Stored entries
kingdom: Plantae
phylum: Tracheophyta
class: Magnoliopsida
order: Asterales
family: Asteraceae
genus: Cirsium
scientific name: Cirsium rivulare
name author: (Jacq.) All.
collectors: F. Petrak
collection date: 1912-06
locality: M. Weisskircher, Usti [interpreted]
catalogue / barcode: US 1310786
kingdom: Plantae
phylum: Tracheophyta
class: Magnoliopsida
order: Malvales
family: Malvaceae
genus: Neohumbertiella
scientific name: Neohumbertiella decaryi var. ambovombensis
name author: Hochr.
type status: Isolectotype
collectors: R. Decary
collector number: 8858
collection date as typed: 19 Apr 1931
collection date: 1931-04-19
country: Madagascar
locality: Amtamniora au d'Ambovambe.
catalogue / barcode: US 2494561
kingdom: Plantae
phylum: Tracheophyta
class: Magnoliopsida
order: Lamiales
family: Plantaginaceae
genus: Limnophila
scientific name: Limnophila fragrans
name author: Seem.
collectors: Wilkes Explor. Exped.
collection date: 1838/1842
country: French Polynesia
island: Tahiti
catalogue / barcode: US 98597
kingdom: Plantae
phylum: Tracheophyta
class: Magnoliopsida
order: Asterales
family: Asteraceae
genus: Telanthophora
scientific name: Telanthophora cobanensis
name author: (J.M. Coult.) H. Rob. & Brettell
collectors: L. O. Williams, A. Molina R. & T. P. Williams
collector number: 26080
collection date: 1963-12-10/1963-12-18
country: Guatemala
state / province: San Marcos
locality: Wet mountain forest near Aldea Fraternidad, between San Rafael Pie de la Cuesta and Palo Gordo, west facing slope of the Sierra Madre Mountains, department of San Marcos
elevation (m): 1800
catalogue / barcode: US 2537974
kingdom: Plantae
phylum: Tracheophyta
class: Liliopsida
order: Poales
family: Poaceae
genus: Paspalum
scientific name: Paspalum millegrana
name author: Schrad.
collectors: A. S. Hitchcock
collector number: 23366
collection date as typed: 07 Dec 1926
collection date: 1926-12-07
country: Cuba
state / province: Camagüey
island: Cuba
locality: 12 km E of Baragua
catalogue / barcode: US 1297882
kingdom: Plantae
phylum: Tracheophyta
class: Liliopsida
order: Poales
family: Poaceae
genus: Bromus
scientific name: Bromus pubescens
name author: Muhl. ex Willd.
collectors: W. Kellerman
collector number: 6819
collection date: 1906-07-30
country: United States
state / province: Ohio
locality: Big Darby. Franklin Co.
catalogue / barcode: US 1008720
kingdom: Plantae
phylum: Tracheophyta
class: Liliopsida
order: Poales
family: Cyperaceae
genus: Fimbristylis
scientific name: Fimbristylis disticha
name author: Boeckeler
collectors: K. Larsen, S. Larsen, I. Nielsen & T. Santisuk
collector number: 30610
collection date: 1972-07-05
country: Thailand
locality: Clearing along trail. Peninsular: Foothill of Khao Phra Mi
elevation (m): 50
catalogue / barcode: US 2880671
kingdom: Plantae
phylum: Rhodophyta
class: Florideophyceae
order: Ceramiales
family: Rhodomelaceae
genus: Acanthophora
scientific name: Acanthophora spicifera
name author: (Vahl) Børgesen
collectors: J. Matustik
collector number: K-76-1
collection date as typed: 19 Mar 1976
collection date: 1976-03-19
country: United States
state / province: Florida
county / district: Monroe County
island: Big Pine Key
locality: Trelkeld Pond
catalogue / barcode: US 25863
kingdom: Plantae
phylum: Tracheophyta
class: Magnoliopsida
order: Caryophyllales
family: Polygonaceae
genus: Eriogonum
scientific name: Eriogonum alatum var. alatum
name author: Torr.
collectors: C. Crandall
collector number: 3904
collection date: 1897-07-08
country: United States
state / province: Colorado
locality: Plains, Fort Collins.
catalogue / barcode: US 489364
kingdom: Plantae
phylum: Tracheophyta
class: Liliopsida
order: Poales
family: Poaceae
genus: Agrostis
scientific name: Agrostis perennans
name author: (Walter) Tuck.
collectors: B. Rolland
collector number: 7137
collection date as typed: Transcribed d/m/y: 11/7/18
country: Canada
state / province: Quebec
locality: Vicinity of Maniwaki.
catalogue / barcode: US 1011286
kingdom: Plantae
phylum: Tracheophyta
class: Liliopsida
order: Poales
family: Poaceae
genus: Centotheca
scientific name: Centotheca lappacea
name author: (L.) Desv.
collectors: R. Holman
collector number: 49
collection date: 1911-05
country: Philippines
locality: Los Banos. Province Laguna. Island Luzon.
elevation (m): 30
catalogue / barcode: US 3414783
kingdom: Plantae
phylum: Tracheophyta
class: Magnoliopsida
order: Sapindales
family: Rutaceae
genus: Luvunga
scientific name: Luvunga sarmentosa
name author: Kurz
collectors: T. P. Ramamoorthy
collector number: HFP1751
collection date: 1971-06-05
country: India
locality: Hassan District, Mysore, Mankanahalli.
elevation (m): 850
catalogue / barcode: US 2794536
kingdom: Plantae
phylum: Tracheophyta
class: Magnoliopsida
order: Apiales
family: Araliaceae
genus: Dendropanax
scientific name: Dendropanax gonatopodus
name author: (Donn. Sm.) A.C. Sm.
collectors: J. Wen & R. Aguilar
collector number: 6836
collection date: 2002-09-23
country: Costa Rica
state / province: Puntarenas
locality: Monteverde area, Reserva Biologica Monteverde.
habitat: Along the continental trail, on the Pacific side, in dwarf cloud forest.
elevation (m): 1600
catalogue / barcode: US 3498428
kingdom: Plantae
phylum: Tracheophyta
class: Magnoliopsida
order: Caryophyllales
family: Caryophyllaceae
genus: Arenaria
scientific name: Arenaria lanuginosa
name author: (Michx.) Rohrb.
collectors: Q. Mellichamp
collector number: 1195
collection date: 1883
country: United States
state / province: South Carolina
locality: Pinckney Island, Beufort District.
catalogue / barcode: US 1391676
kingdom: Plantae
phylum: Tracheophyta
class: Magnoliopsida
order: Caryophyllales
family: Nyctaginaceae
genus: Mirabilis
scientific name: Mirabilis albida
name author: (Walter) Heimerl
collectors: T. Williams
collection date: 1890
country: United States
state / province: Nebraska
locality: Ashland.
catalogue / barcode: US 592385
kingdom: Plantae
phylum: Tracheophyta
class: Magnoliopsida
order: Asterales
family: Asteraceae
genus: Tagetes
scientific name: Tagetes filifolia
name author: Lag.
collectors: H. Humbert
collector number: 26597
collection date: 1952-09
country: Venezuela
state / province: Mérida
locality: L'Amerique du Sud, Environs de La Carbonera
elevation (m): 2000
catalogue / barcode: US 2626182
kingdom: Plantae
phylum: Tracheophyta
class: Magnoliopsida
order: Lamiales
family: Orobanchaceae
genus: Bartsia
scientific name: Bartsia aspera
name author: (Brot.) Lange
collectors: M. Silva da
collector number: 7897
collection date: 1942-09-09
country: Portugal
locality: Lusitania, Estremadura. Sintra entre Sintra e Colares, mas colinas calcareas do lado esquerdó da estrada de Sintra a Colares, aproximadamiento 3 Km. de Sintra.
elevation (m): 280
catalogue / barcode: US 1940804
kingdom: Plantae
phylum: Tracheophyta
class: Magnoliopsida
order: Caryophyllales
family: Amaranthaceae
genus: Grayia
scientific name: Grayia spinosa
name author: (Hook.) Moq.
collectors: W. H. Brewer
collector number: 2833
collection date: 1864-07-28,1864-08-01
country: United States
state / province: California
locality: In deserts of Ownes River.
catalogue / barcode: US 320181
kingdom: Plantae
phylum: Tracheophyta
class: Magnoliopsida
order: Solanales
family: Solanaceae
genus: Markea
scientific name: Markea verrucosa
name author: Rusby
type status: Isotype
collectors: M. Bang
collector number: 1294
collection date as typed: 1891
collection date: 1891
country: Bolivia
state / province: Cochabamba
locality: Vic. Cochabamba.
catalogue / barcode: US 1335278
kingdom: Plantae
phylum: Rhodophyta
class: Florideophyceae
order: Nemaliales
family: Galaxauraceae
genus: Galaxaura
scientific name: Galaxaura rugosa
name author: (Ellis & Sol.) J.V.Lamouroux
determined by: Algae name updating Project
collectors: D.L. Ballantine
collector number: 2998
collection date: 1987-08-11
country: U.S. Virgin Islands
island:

Exercise description
Copy word for word everything in the records from the line with "elevation (m): 1600" down to the line with "genus: Mirabilis", including both of those lines.

Exercise response
elevation (m): 1600
catalogue / barcode: US 3498428
kingdom: Plantae
phylum: Tracheophyta
class: Magnoliopsida
order: Caryophyllales
family: Caryophyllaceae
genus: Arenaria
scientific name: Arenaria lanuginosa
name author: (Michx.) Rohrb.
collectors: Q. Mellichamp
collector number: 1195
collection date: 1883
country: United States
state / province: South Carolina
locality: Pinckney Island, Beufort District.
catalogue / barcode: US 1391676
kingdom: Plantae
phylum: Tracheophyta
class: Magnoliopsida
order: Caryophyllales
family: Nyctaginaceae
genus: Mirabilis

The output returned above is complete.